The turkeys like the rain. Or at least they are undaunted by it. A few minutes ago there were more than a dozen pecking at the earth outside my window, heads not so much bobbing as making staccato attacks on the sunflower shells beneath the birdfeeders. Their bodies—as if inured to all that head action--moved languidly, each bird stepping high and deliberately as it wove in and out, their formations briefly legible as circles or lines before they dissolved. The turkeys have moved off now, but some mornings one can see more than thirty of them, the toms large and sleek, fanning their tail feathers; the hens and jakes smaller, businesslike, less concerned with display.

It is easy enough to lose track of the season—or the year—when bouncing between the varying timescales of scheduling, grant writing, and preparing final reports. We have just completed the spring/summer schedule, covering the months from April through August. Most things are now up on our web calendar, and the brochure should be available in physical form in a week or so. Sometimes the urgency of confirming the date of a workshop in far-off August overtakes one’s sense of the present; grants describing projects that will come together in 2018 transport one to the realm of unencumbered possibility; reporting on work accomplished may reveal a sudden insight that makes a project more meaningful, or a connection with other work clearer. But each day there are reminders of the present: the sounds of the kindergartners working with Naomi in the sunroom during their field trips, the narrator’s voice drifting in from the gallery, where Cecelia Condit’s Tales of a Future Past is screening, the puddles turning into lakes on the lawn.

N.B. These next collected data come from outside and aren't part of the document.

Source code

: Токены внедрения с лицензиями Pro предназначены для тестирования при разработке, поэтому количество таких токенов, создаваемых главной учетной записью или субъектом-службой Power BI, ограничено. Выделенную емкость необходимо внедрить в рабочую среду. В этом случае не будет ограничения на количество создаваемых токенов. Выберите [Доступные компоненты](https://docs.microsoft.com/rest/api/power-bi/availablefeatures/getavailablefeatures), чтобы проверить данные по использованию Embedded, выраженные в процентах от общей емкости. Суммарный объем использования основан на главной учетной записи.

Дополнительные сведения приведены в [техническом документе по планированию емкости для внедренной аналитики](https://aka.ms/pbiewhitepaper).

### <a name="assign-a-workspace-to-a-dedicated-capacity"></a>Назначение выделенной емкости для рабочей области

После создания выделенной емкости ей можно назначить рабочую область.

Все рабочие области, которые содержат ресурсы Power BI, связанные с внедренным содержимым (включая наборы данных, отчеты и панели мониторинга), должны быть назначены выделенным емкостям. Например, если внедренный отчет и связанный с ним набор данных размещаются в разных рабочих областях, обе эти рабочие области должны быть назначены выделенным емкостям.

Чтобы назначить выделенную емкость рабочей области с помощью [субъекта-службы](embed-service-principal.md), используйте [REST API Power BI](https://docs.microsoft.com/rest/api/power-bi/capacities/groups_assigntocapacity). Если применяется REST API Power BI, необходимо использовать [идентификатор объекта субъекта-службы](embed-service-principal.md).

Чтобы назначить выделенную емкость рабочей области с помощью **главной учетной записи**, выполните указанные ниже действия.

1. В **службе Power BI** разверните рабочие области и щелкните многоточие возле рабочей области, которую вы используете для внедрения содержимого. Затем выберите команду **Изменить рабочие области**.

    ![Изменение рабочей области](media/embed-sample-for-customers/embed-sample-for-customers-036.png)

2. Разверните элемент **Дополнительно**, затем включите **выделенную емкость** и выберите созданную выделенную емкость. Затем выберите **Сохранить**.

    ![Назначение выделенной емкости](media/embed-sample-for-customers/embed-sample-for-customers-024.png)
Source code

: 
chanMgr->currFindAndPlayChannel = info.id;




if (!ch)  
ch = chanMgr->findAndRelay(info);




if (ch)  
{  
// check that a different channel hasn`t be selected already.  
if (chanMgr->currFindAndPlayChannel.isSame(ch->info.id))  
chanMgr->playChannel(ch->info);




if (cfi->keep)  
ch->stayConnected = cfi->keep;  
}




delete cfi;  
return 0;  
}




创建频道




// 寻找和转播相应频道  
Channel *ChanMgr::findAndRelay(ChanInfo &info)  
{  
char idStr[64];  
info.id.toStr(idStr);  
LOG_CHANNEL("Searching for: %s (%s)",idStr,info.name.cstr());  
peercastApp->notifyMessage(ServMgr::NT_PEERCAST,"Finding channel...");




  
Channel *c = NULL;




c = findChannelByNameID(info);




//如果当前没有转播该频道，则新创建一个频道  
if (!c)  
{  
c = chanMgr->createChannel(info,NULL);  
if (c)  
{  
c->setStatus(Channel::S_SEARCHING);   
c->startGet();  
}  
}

And so we embark on April, a month still far enough off to hold unbounded promise: more green, more growth, more sunshine. We have three more book-related workshops in April with Carolyn Suneja (Sewing on Tapes and Simple Case Binding, April 8), Colin Matthes (Zine-Making, April 22), and Eddee Daniel (Using Online Self-Publishing Platforms, April 29). Leslie Perrino offers an enameling workshop on April 23—once you try this, it’s hard not to want to keep doing it—and Chuck Stebelton is back to lead a bird walk, guest Cecelia Condit in tow, early that morning. We hope you’ll join us on April 24 for International Sculpture Day. Debby Pagel of Eat Cake! is rendering one of the works in our collection in cake (which one do you think lends itself to the cake treatment?), and after many hours of admiring this production, we plan to cut and eat it at 3 pm.

You can scroll down to the bottom of this newsletter to get a taste of May activities, or head over to our web calendar to check out the next several months. Lynden’s Garden Series reboots in May, and covers a range of topics from beekeeping to natural pest control. Our extended Wednesday hours begin May 31, and artist-in-residence Sara Caron will enliven the first several with her hiking trail and pop-up information center/gift shop. June brings some returns and many beginnings. We partner once again with Woodland Pattern Book Center on another intensive writing workshop: Intersite: Geopoetics of the Constructed Landscape and Beyond with Jennifer Scappettone (June 6-9). Summer day camps begin June 12—and not to be alarmist, but these are filling up fast so don’t miss your chance to register. Danceworks Performance Company and Milwaukee Opera Theatre return on June 16 and 17 for Handel’s Bestiary (based on the Donna Leon book exploring the animals in Handel's arias), and the Danceworks campers will be here in July for a related family performance. The long-awaited Bonsai Exhibit, a collaboration with the Milwaukee Bonsai Society and the Milwaukee Bonsai Foundation, opens with a reception on June 18. Skipping all the way to late summer, you may want to save the date—August 24—for our annual Backyard Barbecue.

And though I made it sound like the spring/summer schedule was sewn up, we are always adding events. Keep your eyes peeled for additional Women’s Speaker Series engagements, free family days, and for an entire world of events generated by artists-in-residence Portia Cobb and Gary John Gresl.